The first step to regaining control of the situation is to stay calm and composed. Children are more perceptive than we often expect. Reacting with anger or showing frustration can escalate the situation further, so it is important to approach the situation with a clear head.
Give your full attention to the child and actively listen to their concerns or responses. Show empathy and understanding by acknowledging their feelings and perspectives. This helps to create a supportive environment and encourages open communication.
Let children know that their feelings are valid, even if you don’t agree with their response. Validating their emotions helps them feel heard and understood. A helpful response in this situation can be as simple as, ‘I understand that you’re feeling upset.’ Take some time to understand the underlying reasons for the difficult responses. Be supportive in addressing their concerns.
Following this, establish clear boundaries and expectations for behavior. Use a firm but gentle tone. Be consistent in the rules you establish and make sure they understand your expectations. When providing guidance, instead of giving directives, try offering the child choices and alternatives. Not only can that help them feel a sense of control and autonomy, but doing so may also help them feel empowered and encourage cooperation. For example, if I know my student struggles with writing, I may offer them the choice of three short exercises or one long one. The quantity of writing will be the same, but one approach may feel more manageable to the student that day.
Positive Reinforcement and Modelling behavior
Acknowledge and reward positive behavior. Praise and encourage children when they respond appropriately or make an effort to cooperate. Positive reinforcement strengthens good behavior patterns and motivates them to continue behaving positively in the future. Furthermore, as an adult, your actions will serve as an example. Practise the rules you apply to them. By demonstrating patience, respect, and effective communication, you are teaching children how to handle difficult situations calmly and constructively.
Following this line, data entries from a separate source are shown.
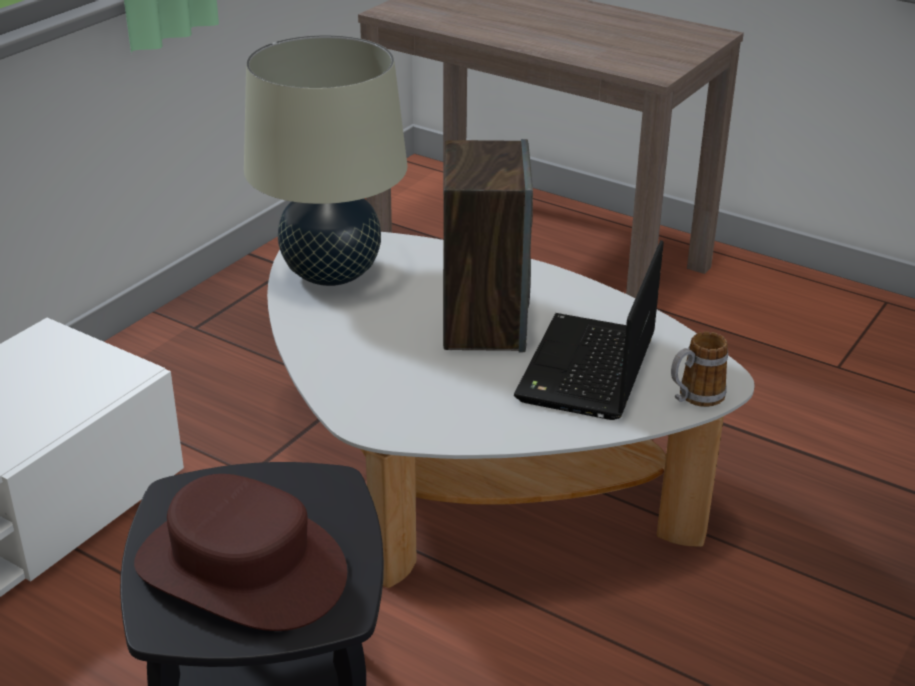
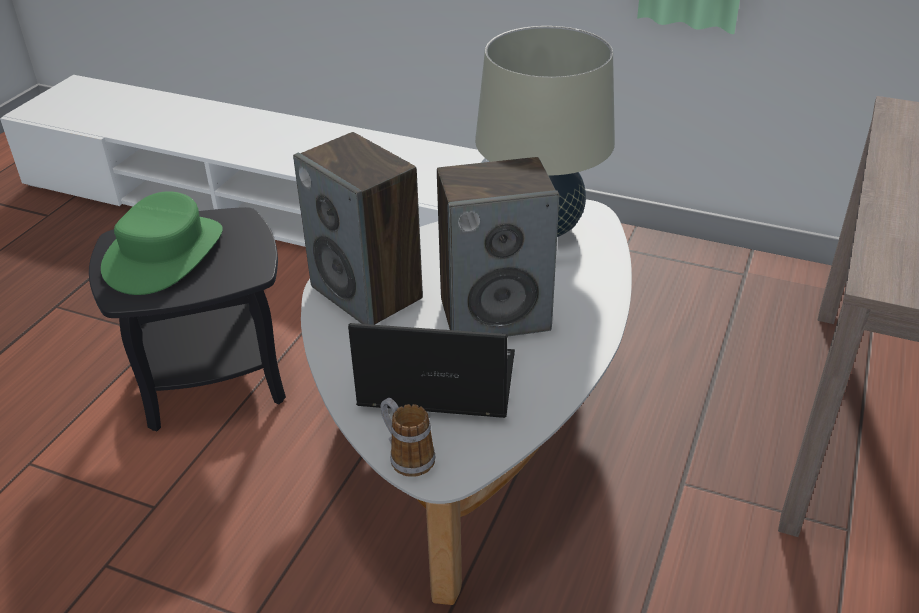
camera: 80 degrees right, 5 degrees up
brown hat [134,474,347,631] -> green hat [101,191,223,295]
none -> speaker [293,132,423,325]

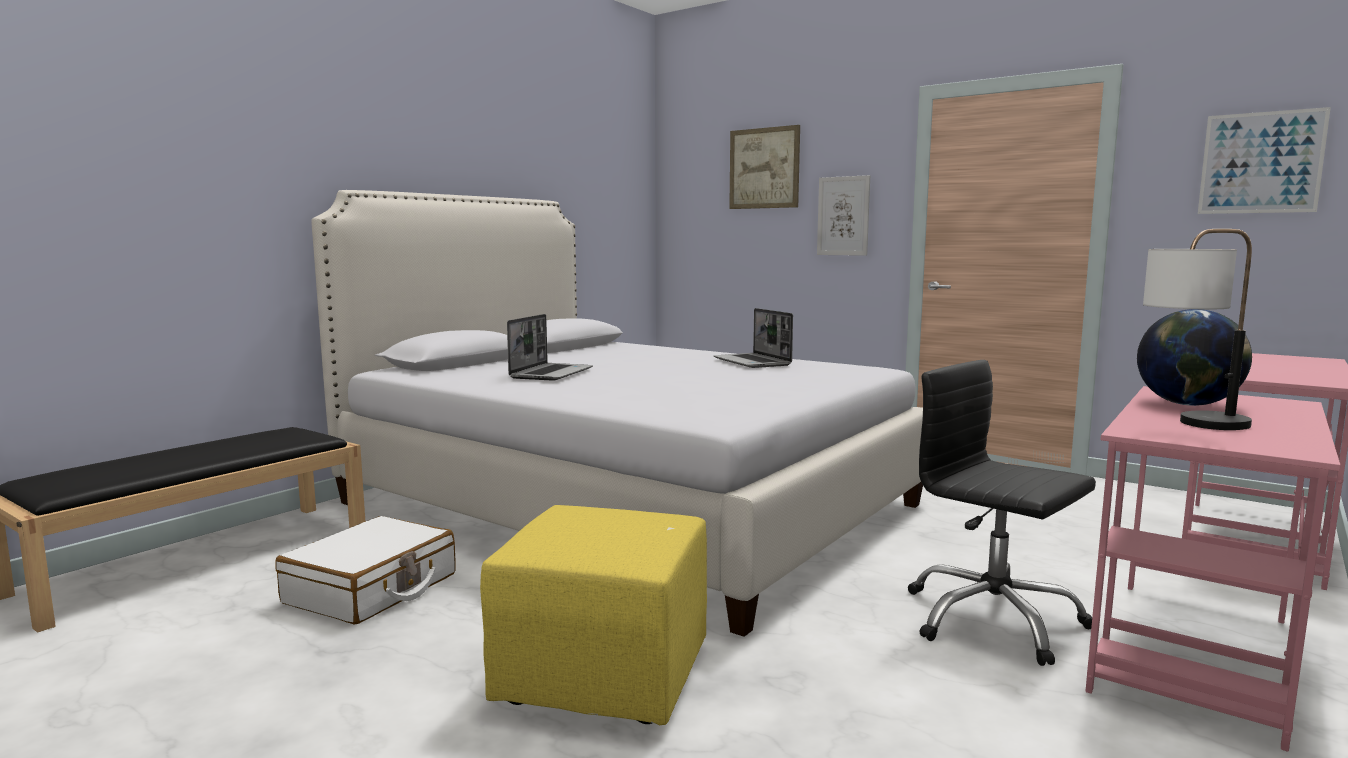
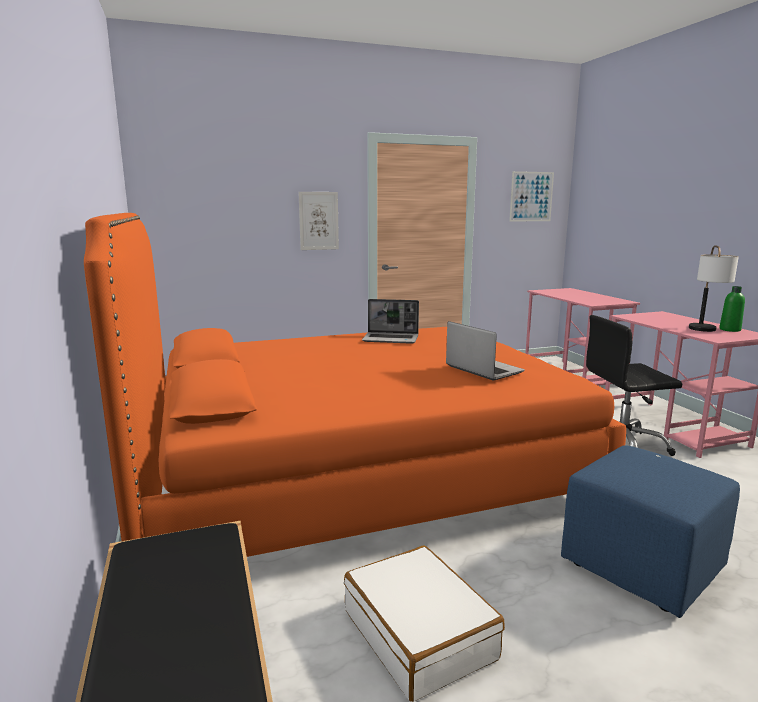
camera: 55 degrees left, 5 degrees up
white bed [311,190,923,637] -> orange bed [84,213,626,557]
yellow ottoman [480,505,707,725] -> blue ottoman [561,445,740,618]
laptop [507,314,593,381] -> laptop moved to [446,321,525,380]
picture [729,125,800,209] -> none
globe [1137,309,1252,406] -> none
none -> green bottle [719,286,745,332]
These tools can be applied to a wide range of situations. For example, if parenting a picky eater, instead of saying, ‘Eat your vegetables,’ you could say, ‘Would you like broccoli or carrots with your dinner?’ Remember that every child is unique, so it may take time and patience to find the best approach. Showing empathy and putting in a consistent effort to foster positive communication will go a long way in helping children develop healthier responses and behaviors.